Problem statement:
Copy each entry as it stands, leaving nothing out.

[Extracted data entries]
# # # # # # #

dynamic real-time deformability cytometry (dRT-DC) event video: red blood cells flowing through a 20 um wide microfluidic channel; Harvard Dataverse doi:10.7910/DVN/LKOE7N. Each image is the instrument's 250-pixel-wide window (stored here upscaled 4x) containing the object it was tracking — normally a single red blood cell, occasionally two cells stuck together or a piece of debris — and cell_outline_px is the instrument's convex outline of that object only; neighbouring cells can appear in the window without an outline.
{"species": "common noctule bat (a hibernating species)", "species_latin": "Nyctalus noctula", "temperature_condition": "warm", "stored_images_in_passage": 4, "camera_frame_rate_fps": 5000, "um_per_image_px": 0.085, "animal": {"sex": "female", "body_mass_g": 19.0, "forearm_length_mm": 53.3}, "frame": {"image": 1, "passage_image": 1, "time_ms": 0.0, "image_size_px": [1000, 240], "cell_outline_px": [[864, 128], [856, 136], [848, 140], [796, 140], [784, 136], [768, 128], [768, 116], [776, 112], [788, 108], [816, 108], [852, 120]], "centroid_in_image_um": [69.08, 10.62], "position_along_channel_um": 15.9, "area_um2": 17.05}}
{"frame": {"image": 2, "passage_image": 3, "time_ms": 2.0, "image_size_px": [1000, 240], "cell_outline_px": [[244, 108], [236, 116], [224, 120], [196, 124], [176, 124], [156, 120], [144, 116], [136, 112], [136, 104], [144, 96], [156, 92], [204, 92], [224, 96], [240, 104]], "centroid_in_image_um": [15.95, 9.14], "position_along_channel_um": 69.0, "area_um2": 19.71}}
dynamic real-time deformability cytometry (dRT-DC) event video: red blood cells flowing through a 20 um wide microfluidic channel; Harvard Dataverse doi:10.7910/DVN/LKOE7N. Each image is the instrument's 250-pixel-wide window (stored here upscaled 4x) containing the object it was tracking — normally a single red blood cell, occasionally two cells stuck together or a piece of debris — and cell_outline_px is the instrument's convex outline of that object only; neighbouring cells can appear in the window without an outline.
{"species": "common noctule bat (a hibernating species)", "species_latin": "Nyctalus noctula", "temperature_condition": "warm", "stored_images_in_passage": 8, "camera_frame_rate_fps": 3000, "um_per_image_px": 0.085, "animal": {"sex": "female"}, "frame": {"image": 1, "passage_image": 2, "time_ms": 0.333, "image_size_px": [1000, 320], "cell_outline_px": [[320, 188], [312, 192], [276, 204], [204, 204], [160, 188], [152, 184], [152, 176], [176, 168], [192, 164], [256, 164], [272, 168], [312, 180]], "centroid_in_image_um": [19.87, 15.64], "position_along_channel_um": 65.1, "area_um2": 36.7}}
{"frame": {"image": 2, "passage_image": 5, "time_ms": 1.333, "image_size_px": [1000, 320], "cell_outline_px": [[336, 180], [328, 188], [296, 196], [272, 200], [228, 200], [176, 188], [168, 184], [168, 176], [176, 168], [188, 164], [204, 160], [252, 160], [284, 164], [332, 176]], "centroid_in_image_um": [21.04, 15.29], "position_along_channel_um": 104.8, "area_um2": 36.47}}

# # # # # # #

Worked answer:
dynamic real-time deformability cytometry (dRT-DC) event video: red blood cells flowing through a 20 um wide microfluidic channel; Harvard Dataverse doi:10.7910/DVN/LKOE7N. Each image is the instrument's 250-pixel-wide window (stored here upscaled 4x) containing the object it was tracking — normally a single red blood cell, occasionally two cells stuck together or a piece of debris — and cell_outline_px is the instrument's convex outline of that object only; neighbouring cells can appear in the window without an outline.
{"species": "common noctule bat (a hibernating species)", "species_latin": "Nyctalus noctula", "temperature_condition": "warm", "stored_images_in_passage": 4, "camera_frame_rate_fps": 5000, "um_per_image_px": 0.085, "animal": {"sex": "female", "body_mass_g": 19.0, "forearm_length_mm": 53.3}, "frame": {"image": 1, "passage_image": 1, "time_ms": 0.0, "image_size_px": [1000, 240], "cell_outline_px": [[864, 128], [856, 136], [848, 140], [796, 140], [784, 136], [768, 128], [768, 116], [776, 112], [788, 108], [816, 108], [852, 120]], "centroid_in_image_um": [69.08, 10.62], "position_along_channel_um": 15.9, "area_um2": 17.05}}
{"frame": {"image": 2, "passage_image": 3, "time_ms": 2.0, "image_size_px": [1000, 240], "cell_outline_px": [[244, 108], [236, 116], [224, 120], [196, 124], [176, 124], [156, 120], [144, 116], [136, 112], [136, 104], [144, 96], [156, 92], [204, 92], [224, 96], [240, 104]], "centroid_in_image_um": [15.95, 9.14], "position_along_channel_um": 69.0, "area_um2": 19.71}}
dynamic real-time deformability cytometry (dRT-DC) event video: red blood cells flowing through a 20 um wide microfluidic channel; Harvard Dataverse doi:10.7910/DVN/LKOE7N. Each image is the instrument's 250-pixel-wide window (stored here upscaled 4x) containing the object it was tracking — normally a single red blood cell, occasionally two cells stuck together or a piece of debris — and cell_outline_px is the instrument's convex outline of that object only; neighbouring cells can appear in the window without an outline.
{"species": "common noctule bat (a hibernating species)", "species_latin": "Nyctalus noctula", "temperature_condition": "warm", "stored_images_in_passage": 8, "camera_frame_rate_fps": 3000, "um_per_image_px": 0.085, "animal": {"sex": "female"}, "frame": {"image": 1, "passage_image": 2, "time_ms": 0.333, "image_size_px": [1000, 320], "cell_outline_px": [[320, 188], [312, 192], [276, 204], [204, 204], [160, 188], [152, 184], [152, 176], [176, 168], [192, 164], [256, 164], [272, 168], [312, 180]], "centroid_in_image_um": [19.87, 15.64], "position_along_channel_um": 65.1, "area_um2": 36.7}}
{"frame": {"image": 2, "passage_image": 5, "time_ms": 1.333, "image_size_px": [1000, 320], "cell_outline_px": [[336, 180], [328, 188], [296, 196], [272, 200], [228, 200], [176, 188], [168, 184], [168, 176], [176, 168], [188, 164], [204, 160], [252, 160], [284, 164], [332, 176]], "centroid_in_image_um": [21.04, 15.29], "position_along_channel_um": 104.8, "area_um2": 36.47}}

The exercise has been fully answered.